PerchunPak commented 3 years ago

I also tried use d89b0568a35ab2979ce94442b7c87a97c62847b1 when regex was only added, and it dont work lol

LandGrey commented 3 years ago

I also tried use d89b056 when regex was only added, and it dont work lol

base type word list supported function only containsF1 F2 F3 F4, and not supported F7 regex function. reference https://github.com/LandGrey/pydictor#all-of-pydictor-can-generating-wordlist .

you can use --conf or first use -base generate word list and after use -tool handler to filter word list by --regex.

PerchunPak commented 3 years ago

I make skript which generate same as pydictor, but also have regex support.

import itertools
import re

symbolsForGen = ['0', '1', '2', '3', '4', '5', '6', '7', '8', '9', 'A', 'B', 'C', 'D', 'E', 'F', 'G', 'H', 'I', 'J', 'K', 'L', 'M', 'N', 'O', 'P', 'Q', 'R', 'S', 'T', 'U', 'V', 'W', 'X', 'Y', 'Z', 'a', 'b', 'c', 'd', 'e', 'f', 'g', 'h', 'i', 'j', 'k', 'l', 'm', 'n', 'o', 'p', 'q', 'r', 's', 't', 'u', 'v', 'w', 'x', 'y', 'z']

with open("generated.txt", "a") as f:
    for i in range(3, 3+1):
        for item in itertools.product(symbolsForGen, repeat=i):
            print("".join(item))
            resultNum = re.search(r'[(A-z)]*\d{1}[(A-z)]*', "".join(item))
            if not resultNum is None:
                print(len(resultNum.group(0)), resultNum.group(0))
                if len(resultNum.group(0)) == 3:
                    f.write("".join(item) + '\n')

Maybe later i will create pull request

LandGrey commented 3 years ago

I make skript which generate same as pydictor, but also have regex support.

import itertools
import re

symbolsForGen = ['0', '1', '2', '3', '4', '5', '6', '7', '8', '9', 'A', 'B', 'C', 'D', 'E', 'F', 'G', 'H', 'I', 'J', 'K', 'L', 'M', 'N', 'O', 'P', 'Q', 'R', 'S', 'T', 'U', 'V', 'W', 'X', 'Y', 'Z', 'a', 'b', 'c', 'd', 'e', 'f', 'g', 'h', 'i', 'j', 'k', 'l', 'm', 'n', 'o', 'p', 'q', 'r', 's', 't', 'u', 'v', 'w', 'x', 'y', 'z']

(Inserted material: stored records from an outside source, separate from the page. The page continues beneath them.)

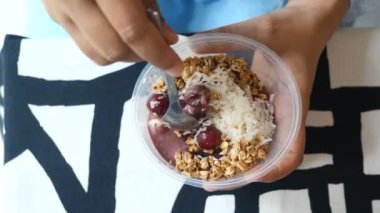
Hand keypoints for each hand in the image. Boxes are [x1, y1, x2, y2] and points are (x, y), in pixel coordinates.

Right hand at [42, 0, 182, 75]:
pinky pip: (85, 45)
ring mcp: (59, 9)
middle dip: (141, 56)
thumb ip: (152, 8)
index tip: (176, 68)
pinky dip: (107, 47)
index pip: (131, 30)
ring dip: (125, 55)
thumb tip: (168, 41)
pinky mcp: (54, 14)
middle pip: (113, 49)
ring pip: (97, 54)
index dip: (157, 53)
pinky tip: (117, 32)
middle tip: (158, 49)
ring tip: (139, 42)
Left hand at [204, 0, 348, 182]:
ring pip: (260, 147)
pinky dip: (235, 139)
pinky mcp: (265, 106)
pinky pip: (251, 129)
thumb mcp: (263, 30)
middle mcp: (285, 116)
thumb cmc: (292, 30)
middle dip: (244, 173)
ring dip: (238, 161)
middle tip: (210, 180)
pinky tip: (212, 137)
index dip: (274, 169)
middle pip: (271, 158)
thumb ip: (231, 36)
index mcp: (293, 104)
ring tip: (206, 166)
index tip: (249, 177)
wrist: (305, 26)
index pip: (292, 150)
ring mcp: (274, 113)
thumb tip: (193, 44)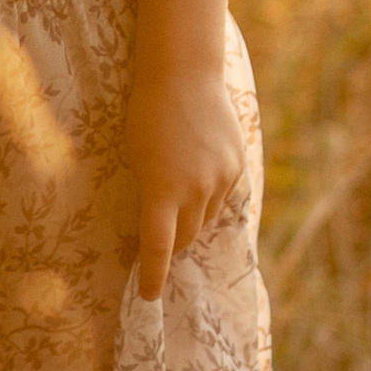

with open("generated.txt", "a") as f:
    for i in range(3, 3+1):
        for item in itertools.product(symbolsForGen, repeat=i):
            print("".join(item))
            resultNum = re.search(r'[(A-z)]*\d{1}[(A-z)]*', "".join(item))
            if not resultNum is None:
                print(len(resultNum.group(0)), resultNum.group(0))
                if len(resultNum.group(0)) == 3:
                    f.write("".join(item) + '\n')

Maybe later i will create pull request

-base option supported function only contains F1 F2 F3 F4, that's only for speed generate word list, not other reasons.